Charger not accepting the IsatPhone 2 battery after extended storage
If the IsatPhone 2 has sat unused for several months, the battery may self-discharge below the charger's acceptance voltage — typically around 2.5V for this cell chemistry. The IsatPhone 2 charger will show no activity or blink an error because the BMS blocks charge input on a cell it reads as critically low. Place the phone on charge for 30–60 minutes without interruption; the BMS uses a trickle pre-charge cycle to bring the cell back above 2.5V before switching to normal charge current. If the charger still shows no response after an hour, check the cell voltage directly — below 2.0V, recovery is unlikely.
Compatible Models
Replaces Part Numbers
Technical Specifications
Product Highlights
- Brand: Inmarsat
- Manufacturer: CS
- Series: Standard
- Color: Black
- Product Type: Li-ion
- Battery Type: Li-ion
- Warranty: 12 Months
- Bulk Orders: sales@batteryweb.com
Frequently Asked Questions
The IsatPhone 2 powers off the moment it starts searching for a satellite — battery shows 50% charge. What's happening?

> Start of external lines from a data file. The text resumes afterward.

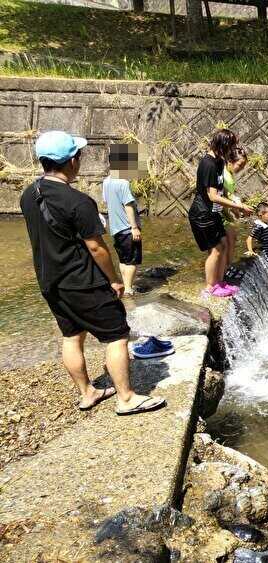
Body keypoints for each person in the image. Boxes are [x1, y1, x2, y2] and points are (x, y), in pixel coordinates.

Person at [20, 130, 165, 416]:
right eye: (79, 155)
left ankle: (87, 392)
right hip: (82, 281)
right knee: (116, 335)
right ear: (72, 161)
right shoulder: (78, 201)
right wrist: (113, 280)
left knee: (72, 336)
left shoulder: (28, 195)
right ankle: (126, 398)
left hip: (50, 281)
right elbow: (97, 249)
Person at [190, 128, 252, 298]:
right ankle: (210, 287)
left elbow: (222, 191)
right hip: (202, 213)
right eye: (231, 145)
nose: (232, 149)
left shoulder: (218, 161)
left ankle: (219, 282)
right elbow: (212, 196)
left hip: (213, 213)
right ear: (223, 145)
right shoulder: (208, 164)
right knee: (216, 249)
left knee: (223, 245)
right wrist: (238, 207)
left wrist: (235, 204)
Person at [102, 143, 144, 296]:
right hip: (127, 228)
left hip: (115, 229)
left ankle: (126, 285)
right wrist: (134, 227)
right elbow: (128, 206)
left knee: (122, 259)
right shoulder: (123, 182)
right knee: (132, 260)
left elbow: (107, 202)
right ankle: (128, 289)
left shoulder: (106, 181)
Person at [221, 147, 248, 266]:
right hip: (219, 212)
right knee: (229, 240)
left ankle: (227, 266)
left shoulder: (229, 173)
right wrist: (238, 207)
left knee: (231, 239)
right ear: (230, 161)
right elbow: (224, 195)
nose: (241, 168)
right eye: (240, 164)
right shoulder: (224, 175)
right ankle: (226, 268)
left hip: (224, 211)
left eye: (243, 166)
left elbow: (229, 195)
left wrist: (236, 208)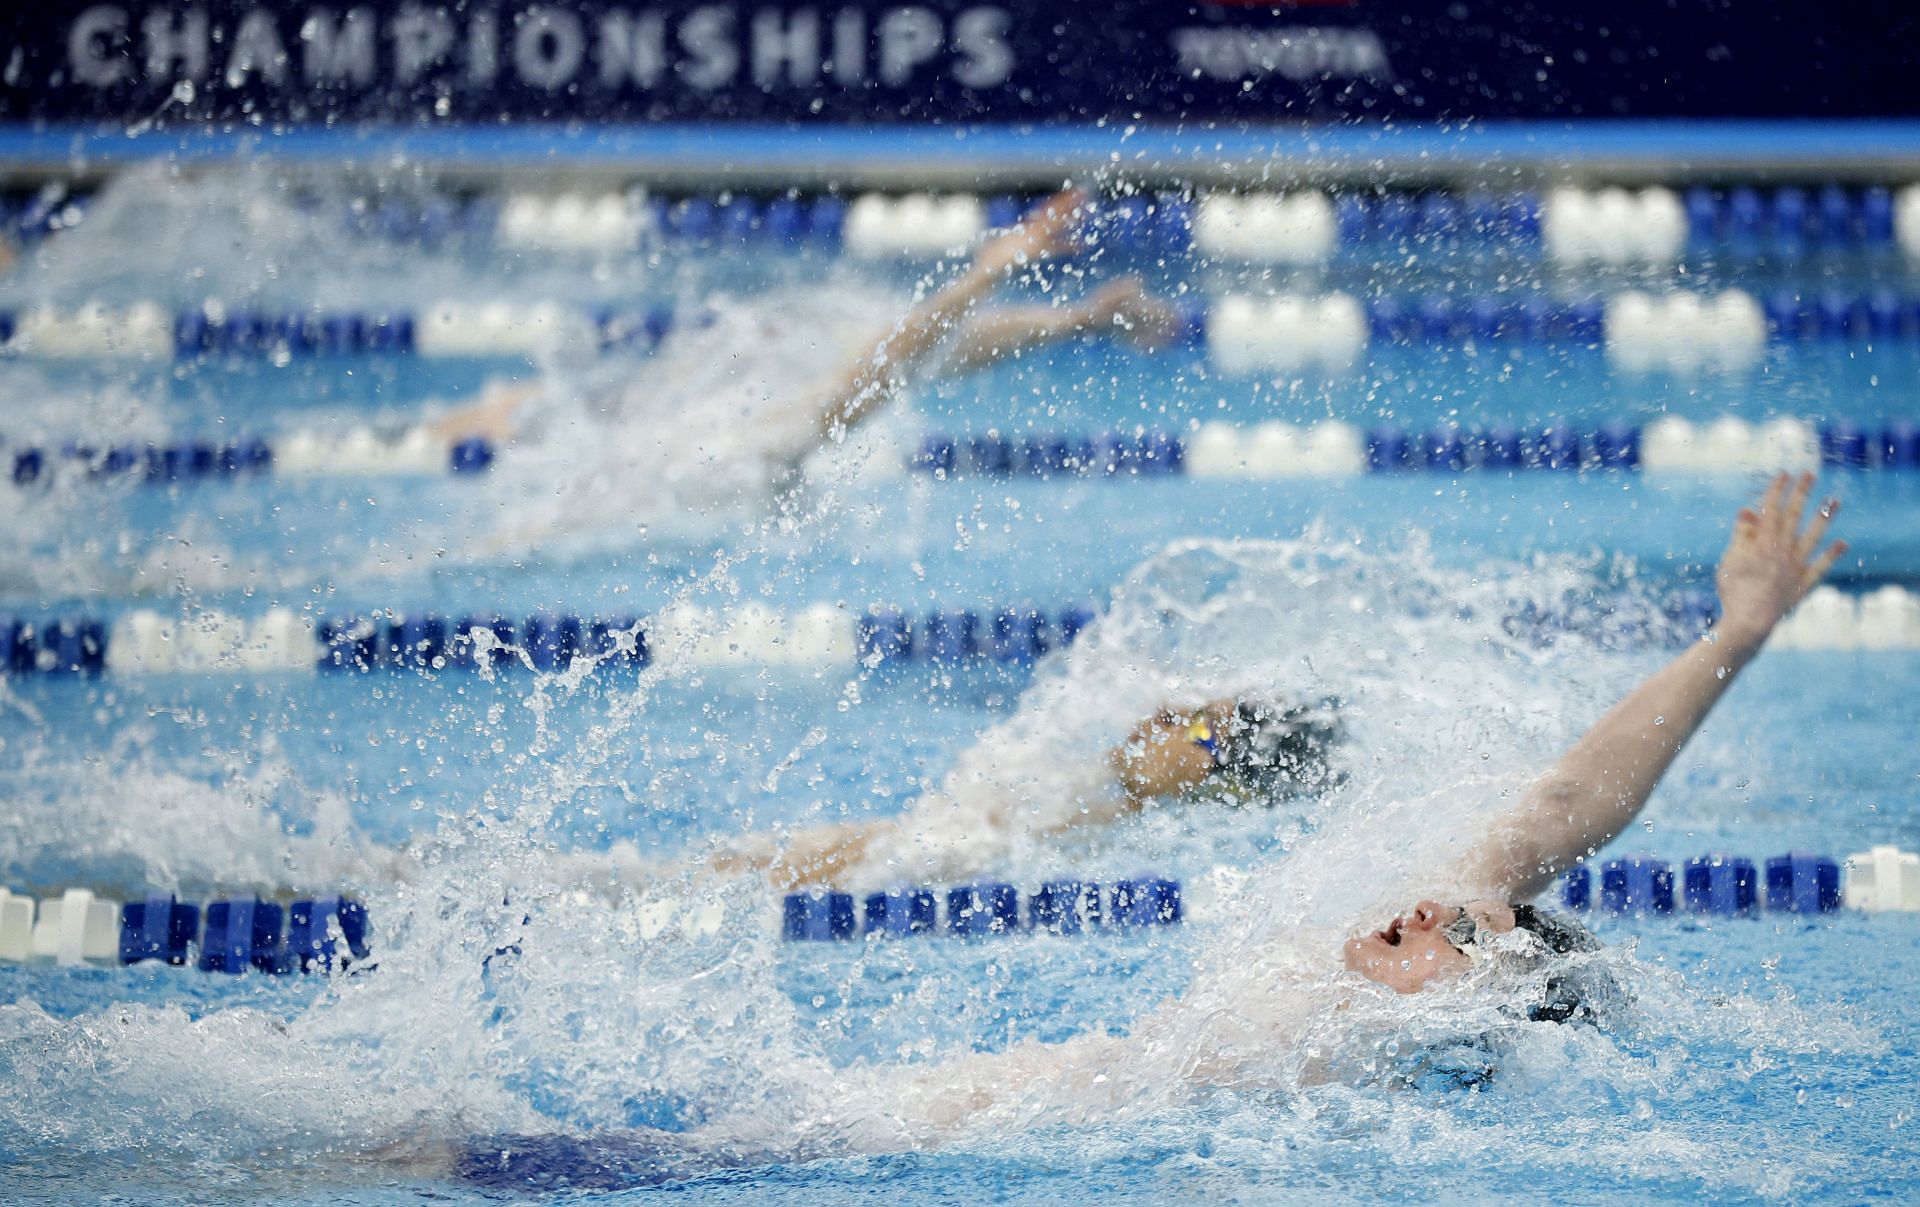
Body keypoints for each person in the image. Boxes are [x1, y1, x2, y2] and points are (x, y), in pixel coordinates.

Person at [424, 189, 1186, 506]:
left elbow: (908, 356)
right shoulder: (754, 448)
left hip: (605, 451)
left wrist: (1075, 318)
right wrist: (998, 276)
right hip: (618, 473)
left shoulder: (727, 434)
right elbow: (895, 359)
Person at [712, 695, 1345, 889]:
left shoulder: (1103, 811)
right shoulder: (1105, 780)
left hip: (963, 854)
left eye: (1199, 729)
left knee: (762, 872)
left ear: (1219, 779)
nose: (1167, 717)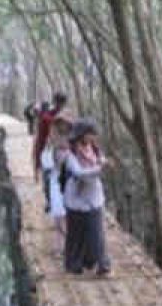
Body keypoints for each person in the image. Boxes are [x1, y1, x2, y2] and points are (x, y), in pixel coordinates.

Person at [62, 118, 111, 277]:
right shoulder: (70, 155)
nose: (92, 138)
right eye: (90, 134)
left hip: (93, 198)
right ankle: (74, 264)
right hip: (76, 200)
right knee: (76, 235)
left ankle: (102, 263)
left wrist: (105, 163)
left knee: (96, 232)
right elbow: (78, 173)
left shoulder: (95, 149)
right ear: (81, 135)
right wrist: (98, 169)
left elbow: (100, 160)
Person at [32, 91, 68, 212]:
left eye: (62, 103)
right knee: (48, 177)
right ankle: (50, 202)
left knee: (62, 178)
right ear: (55, 102)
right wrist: (37, 160)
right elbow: (40, 139)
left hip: (62, 153)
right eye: (58, 102)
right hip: (48, 152)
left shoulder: (67, 119)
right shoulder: (46, 118)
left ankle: (60, 202)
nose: (60, 106)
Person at [45, 115, 73, 248]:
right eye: (61, 125)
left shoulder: (74, 141)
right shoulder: (52, 142)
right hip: (57, 180)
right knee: (59, 214)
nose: (63, 127)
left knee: (69, 214)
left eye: (65, 125)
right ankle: (60, 244)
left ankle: (70, 243)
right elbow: (47, 163)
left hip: (71, 181)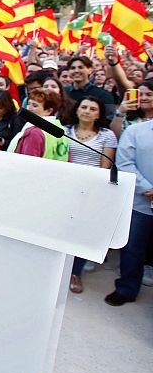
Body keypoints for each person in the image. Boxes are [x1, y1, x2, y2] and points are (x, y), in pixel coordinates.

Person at [64, 97, 117, 293]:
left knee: (82, 233)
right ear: (77, 110)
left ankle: (75, 272)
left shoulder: (107, 135)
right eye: (83, 106)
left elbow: (106, 167)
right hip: (66, 187)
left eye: (92, 108)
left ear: (99, 114)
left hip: (91, 191)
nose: (87, 111)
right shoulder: (65, 130)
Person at [107, 118, 153, 306]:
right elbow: (125, 163)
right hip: (141, 202)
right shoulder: (135, 131)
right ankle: (126, 289)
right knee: (133, 248)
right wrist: (148, 189)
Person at [8, 89, 69, 160]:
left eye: (34, 105)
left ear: (49, 111)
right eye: (28, 104)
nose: (28, 108)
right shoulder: (62, 129)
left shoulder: (34, 133)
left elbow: (28, 163)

This is a BMS voltage-sag trip, not a capacity problem. During satellite search, the IsatPhone 2 draws a sharp current spike as the radio sweeps the Inmarsat constellation at full transmit power — an aged cell can't sustain that without its terminal voltage dropping below the BMS cutoff, so the phone cuts out. The charge indicator reads stored capacity, not the cell's ability to deliver current under load. Fit a new pack and the phone will hold power through the full acquisition sequence.
The IsatPhone 2 battery drains noticeably faster in cold weather — same usage, much shorter operating time. Is the battery faulty?
It's not a fault — it's Li-ion chemistry behaving as expected. Below 0°C, lithium-ion internal resistance increases significantly, and the cell delivers less usable capacity for the same nominal charge. On a satellite phone running extended search or transmit cycles in the field, the effect compounds fast. Warm the battery in an inner pocket before switching the phone on, and keep it insulated during use — this recovers a large portion of the capacity the cold would otherwise cut.
The IsatPhone 2 shuts down mid-call even though it had a strong charge indicator before the call started.
Sustained satellite transmission runs the IsatPhone 2 radio at close to maximum output power for the entire call duration — a much heavier continuous load than standby or acquisition. An ageing cell loses voltage faster under that sustained draw, and the BMS trips when terminal voltage falls below threshold, ending the call abruptly. This is separate from the acquisition shutdown — that's a spike load, this is a sustained load failure. Replace the battery and verify the new pack reads above 3.7V on a multimeter before making a critical call.